Sunday, March 7, 2010

Feelings

So many feelings have been fumbling around my heart. I have been surprised how profoundly Granny's death has affected me. She and I have been in each others lives since 1966. That is a long time. At the beginning of our relationship, I was a very young eighteen year old nursing student. I was naive girl. I was unaware of the impact I was probably having on her life. All I thought about was myself. In time I fell in love with her son. We married and had children of our own. I now know how I changed her life. I did not know how to share. She did not either. But, as time went on, we were forced to reinvent our relationship. Her son and I divorced. She wanted her grandsons to remain in her life, and I did too. We were actually more understanding of each other once my marriage was over. Once before I was to have surgery, when my teenage boys came home from a visit with her, they tossed a note to me from Granny. She told me she had been praying for me and wanting my fear of surgery to be eased. I have the letter still. As I have grown older, and my sons have found the loves of their lives, I understand how she must have felt. It is a part of life to have your babies grow up and leave. They find someone to replace you. It is something you have known was going to happen and you accept it, and find your heart opening up to embrace them. In thinking back now, I think I did not let myself get into her heart. I wanted to be there, but, not until I am now a wise woman, do I realize that sometime between then and now, we got into each other's heart. I had to grow up first. I am so glad I got to visit with her in the last weeks of her life, or I do not think I could bear it now. Her death has affected me in ways I could not have imagined. I know I may never see some of my brother-in-laws again. I may never see their children again. It is not morbid thinking. It is just the reality of our busy lives.

I was at her visitation, and funeral. I had so many feelings. I felt a part of the family. I felt like an outsider, too. I saw old friends of Granny's and was able to reminisce with them about the old days. Then when seeing all the pictures of her life I realized I was not in any of them. Time had moved on and her grandchildren grew up and had children of their own, and I was no longer a part of that family. It was strange how my children, who are the closest people to me in my life, have a whole lot of family memories that I have not been a part of. That is the way it is. It is not thought of every day of our life, but, when a person leaves our life, we think about all of these raw feelings.
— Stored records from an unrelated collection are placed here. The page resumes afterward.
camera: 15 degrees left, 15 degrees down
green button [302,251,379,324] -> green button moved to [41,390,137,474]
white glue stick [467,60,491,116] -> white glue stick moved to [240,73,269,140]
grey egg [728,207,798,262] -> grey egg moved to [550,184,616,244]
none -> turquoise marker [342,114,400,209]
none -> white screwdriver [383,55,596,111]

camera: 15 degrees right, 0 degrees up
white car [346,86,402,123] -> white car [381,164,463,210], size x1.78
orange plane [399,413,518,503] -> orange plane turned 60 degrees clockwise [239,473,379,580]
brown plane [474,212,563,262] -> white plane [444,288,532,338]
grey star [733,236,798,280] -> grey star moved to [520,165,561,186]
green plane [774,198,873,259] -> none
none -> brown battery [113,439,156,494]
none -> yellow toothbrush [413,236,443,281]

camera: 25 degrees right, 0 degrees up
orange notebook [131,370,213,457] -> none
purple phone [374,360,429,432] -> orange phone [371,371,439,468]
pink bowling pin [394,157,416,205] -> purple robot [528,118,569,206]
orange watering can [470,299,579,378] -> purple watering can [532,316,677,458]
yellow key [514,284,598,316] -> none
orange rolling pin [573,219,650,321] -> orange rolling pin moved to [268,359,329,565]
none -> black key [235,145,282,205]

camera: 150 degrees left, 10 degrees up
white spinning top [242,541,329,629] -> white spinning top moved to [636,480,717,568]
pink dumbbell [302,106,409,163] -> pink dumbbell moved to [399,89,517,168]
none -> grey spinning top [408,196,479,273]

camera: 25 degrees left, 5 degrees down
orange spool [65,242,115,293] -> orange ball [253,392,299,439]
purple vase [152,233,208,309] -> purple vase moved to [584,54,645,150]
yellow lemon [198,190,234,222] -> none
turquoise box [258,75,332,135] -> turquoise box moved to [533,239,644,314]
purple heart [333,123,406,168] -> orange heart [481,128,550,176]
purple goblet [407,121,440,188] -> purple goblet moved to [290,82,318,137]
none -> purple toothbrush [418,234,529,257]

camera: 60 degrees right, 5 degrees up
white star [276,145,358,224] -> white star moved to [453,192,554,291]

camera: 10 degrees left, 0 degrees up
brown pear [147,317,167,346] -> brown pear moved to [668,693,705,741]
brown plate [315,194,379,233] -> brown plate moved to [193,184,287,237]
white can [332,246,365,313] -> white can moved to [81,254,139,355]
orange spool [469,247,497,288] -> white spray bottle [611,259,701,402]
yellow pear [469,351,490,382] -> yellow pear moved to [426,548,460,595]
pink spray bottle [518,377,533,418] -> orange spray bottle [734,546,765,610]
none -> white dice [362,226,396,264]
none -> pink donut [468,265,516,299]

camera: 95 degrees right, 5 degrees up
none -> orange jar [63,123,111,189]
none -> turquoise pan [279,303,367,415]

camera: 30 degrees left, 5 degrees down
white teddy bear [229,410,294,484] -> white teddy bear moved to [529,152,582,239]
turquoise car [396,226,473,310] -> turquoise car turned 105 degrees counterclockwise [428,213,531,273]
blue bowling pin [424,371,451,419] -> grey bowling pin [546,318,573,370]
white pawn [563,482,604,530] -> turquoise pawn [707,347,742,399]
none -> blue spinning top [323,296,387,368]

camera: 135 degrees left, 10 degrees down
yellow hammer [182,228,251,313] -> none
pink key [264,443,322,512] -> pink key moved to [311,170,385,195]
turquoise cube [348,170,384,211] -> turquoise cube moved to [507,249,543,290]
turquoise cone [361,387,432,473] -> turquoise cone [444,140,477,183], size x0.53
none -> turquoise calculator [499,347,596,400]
She was a big part of my life. She was the mother of my husband. Even though marriages do not work out, it does not mean you no longer have feelings for someone. I have found that out in a big way this past week. I am so glad she was in my life.
I will miss her. I know her sons, grandchildren, and great-grandchildren will too. But, I know her daughter-in-laws, and grand-daughter-in-laws will too.

7 comments:

Beverly said...

Beverly, I'm so glad you used your words here. I'm glad too that you were able to spend some time with her before she died. Too often we let circumstances keep us from doing the things we need to do.

Hugs to you as you consider all this and make your precious memories with your sons and dear grandchildren.

Thank you so much for giving to Great Strides. I will send a proper thank you note to you soon.

Darlene said...

At first the relationship between a new wife and the mother of her husband is difficult. You were very wise in the way you handled your relationship with your mother-in-law.

Now, being on the other side of the relationship, you are able to be a good mother-in-law to the women your son's chose. I admire your wisdom and your honesty at being immature when you were a new bride.

Beverly said...

You both make me feel so much better. Your kind words help me....

One Woman's Journey - a journal being written from Woodhaven - her cottage in the woods. said...

Beverly, with a divorce in my life - I understand all you shared.
I am so pleased you shared your feelings and memories. Life has many paths - we realize this more and more as we grow older.

MsGraysea said...

Beverly,
it seems these passages, cause a major life-reflection, and in your case, so much has been learned and there are so many positive experiences. How nice you remained friends and you can now look back from that perspective. It could have been different were you a different person. A really beautiful thing!
May your grief be eased by knowing you preserved this relationship.

Anonymous said...

I went through the exact same thing with my ex mother-in-law. She died several years ago at 94 and I went to see her before she died as well. She taught me so much that I use in my daily life. She was a very wise and wonderful person and I loved her very much. This post brought back a lot of old feelings.

Beverly said...

Again, I can only say, your words have helped me deal with her loss.